In January, four congressional Democrats—Maurice Hinchey of New York, John Lewis of Georgia, and Henry Waxman and Lynn Woolsey of California—asked the Office of Professional Responsibility to find out who in the Justice Department told the president and General Michael Hayden (then head of the National Security Agency) that it was legal for the NSA to engage in warrantless eavesdropping on Americans as well as in collection of their records (as recently revealed by USA Today).

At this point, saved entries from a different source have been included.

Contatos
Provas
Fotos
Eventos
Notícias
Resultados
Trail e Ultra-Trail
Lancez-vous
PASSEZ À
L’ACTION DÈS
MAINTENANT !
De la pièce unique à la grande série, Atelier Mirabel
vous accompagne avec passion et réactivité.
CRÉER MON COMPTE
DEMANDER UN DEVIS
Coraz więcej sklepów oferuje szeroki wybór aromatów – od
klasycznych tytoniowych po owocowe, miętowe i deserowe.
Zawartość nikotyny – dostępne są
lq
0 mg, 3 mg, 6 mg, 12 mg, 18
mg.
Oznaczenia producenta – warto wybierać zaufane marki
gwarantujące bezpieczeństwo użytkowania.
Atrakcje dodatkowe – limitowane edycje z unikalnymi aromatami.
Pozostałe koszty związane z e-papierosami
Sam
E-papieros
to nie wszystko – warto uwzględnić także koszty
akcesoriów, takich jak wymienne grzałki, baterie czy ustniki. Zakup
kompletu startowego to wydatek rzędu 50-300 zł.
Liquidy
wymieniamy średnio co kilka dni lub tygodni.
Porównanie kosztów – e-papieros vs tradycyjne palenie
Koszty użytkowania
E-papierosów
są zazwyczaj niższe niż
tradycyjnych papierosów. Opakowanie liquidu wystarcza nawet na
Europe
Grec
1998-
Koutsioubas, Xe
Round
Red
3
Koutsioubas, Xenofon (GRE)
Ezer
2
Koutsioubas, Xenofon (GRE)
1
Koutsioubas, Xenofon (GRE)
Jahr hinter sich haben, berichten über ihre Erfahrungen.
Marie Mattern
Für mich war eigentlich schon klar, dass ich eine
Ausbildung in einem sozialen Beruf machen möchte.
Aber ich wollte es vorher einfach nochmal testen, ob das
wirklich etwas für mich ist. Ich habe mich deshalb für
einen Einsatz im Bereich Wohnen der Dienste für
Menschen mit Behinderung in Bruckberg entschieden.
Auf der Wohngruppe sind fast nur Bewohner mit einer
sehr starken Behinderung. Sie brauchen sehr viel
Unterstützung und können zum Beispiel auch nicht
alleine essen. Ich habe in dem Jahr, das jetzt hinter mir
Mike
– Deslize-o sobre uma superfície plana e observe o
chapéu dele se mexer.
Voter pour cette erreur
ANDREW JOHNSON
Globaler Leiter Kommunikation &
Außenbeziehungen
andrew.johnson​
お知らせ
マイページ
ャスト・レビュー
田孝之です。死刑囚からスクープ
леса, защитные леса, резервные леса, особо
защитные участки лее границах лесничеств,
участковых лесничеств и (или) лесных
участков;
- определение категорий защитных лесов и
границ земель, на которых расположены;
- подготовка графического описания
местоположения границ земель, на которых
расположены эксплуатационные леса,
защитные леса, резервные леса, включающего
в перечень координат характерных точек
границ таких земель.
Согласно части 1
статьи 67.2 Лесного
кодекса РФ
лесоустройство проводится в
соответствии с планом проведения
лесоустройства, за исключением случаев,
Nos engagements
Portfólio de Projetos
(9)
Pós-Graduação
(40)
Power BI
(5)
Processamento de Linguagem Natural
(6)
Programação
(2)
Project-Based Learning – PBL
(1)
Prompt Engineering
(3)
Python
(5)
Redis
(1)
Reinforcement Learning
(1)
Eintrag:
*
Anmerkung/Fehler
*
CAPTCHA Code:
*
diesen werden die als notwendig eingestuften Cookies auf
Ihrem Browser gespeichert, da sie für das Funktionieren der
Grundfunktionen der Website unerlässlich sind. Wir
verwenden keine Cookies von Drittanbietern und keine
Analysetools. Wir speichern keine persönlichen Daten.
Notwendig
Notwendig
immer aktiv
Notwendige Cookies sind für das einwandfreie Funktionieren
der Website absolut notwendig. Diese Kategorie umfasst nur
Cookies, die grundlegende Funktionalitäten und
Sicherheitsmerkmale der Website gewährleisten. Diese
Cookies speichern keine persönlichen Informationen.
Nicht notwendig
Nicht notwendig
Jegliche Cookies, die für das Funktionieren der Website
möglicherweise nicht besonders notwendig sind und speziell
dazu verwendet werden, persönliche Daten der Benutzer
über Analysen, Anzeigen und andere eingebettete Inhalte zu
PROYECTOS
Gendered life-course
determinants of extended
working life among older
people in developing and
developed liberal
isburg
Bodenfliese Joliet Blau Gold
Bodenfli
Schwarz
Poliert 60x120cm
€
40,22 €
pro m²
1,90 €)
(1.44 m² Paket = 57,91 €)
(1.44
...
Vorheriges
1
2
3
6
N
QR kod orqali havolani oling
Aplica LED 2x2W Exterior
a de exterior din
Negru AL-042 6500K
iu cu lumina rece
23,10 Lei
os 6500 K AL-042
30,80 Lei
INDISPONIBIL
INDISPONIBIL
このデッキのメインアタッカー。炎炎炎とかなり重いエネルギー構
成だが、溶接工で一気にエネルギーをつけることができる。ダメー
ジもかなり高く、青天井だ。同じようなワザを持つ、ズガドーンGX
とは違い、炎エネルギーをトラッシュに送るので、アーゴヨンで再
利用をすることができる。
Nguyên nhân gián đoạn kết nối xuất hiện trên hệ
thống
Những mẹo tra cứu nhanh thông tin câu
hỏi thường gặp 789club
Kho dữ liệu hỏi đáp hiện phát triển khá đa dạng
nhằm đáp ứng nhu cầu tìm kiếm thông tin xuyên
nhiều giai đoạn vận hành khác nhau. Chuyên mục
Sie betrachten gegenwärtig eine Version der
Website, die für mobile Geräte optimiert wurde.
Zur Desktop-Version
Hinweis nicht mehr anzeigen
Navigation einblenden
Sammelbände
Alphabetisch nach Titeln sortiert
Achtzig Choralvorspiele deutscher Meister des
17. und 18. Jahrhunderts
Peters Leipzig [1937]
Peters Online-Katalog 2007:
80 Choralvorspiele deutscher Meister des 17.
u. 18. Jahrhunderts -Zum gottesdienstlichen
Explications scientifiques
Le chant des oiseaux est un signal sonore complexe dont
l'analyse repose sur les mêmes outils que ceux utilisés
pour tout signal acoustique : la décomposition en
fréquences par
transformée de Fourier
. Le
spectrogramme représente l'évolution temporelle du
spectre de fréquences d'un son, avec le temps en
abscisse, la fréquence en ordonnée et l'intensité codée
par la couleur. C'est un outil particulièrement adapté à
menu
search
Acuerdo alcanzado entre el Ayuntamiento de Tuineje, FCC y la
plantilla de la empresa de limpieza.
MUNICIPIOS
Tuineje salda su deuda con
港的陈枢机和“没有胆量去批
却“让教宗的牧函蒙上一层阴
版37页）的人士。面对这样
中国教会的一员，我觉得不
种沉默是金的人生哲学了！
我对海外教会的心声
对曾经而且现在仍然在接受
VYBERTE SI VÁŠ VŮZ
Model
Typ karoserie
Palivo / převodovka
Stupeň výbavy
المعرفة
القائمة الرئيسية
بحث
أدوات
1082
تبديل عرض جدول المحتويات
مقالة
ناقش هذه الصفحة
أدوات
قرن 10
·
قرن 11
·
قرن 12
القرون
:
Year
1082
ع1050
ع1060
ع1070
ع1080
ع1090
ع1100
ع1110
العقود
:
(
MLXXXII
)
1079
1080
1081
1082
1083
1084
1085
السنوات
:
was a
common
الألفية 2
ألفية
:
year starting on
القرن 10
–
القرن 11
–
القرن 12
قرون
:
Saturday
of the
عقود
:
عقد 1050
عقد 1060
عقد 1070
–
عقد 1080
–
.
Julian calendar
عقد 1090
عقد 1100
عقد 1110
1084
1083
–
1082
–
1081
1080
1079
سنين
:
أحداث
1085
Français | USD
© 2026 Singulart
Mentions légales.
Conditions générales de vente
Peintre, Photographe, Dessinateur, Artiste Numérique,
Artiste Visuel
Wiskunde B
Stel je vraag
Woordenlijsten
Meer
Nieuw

A corollary question was whether George W. Bush started the eavesdropping program even before he told the Justice Department he was doing it.
As Republican senator Chuck Hagel of Nebraska put it succinctly on ABC News' This Week on December 14—before the confirmation hearing of General Hayden to become CIA director—"Who set that policy?" Hagel didn't find out during that hearing, nor do he or the rest of us know now, because the probe by the Office of Professional Responsibility has been stopped cold.
On May 11, H. Marshall Jarrett, the OPR's counsel, told Congressman Hinchey that the investigation was over because the National Security Agency—obviously involved in the probe—refused to grant the OPR's lawyers security clearance to proceed to look into the NSA's classified programs. Said the frustrated Mr. Jarrett: "Without those clearances, we cannot investigate this matter and therefore have closed our investigation."
In covering the Justice Department all these years, I was particularly impressed by the integrity of the former head of OPR for a quarter century—Michael Shaheen. Hearing that the investigation into who authorized the president and Michael Hayden to violate the Foreign Intelligence Surveillance Act had been closed down, Shaheen told National Public Radio on May 12:
"No one in OPR for the 24 years I was there was denied the necessary clearance, ever, and much less one that brought to a conclusion an investigation. That just makes it smell the worse."
And Larry Sims, a former deputy at the Justice Department whose service there started in the Reagan administration, added:
"To say that an agency can block an investigation by refusing to give [OPR] federal investigators the clearances they need is just astounding."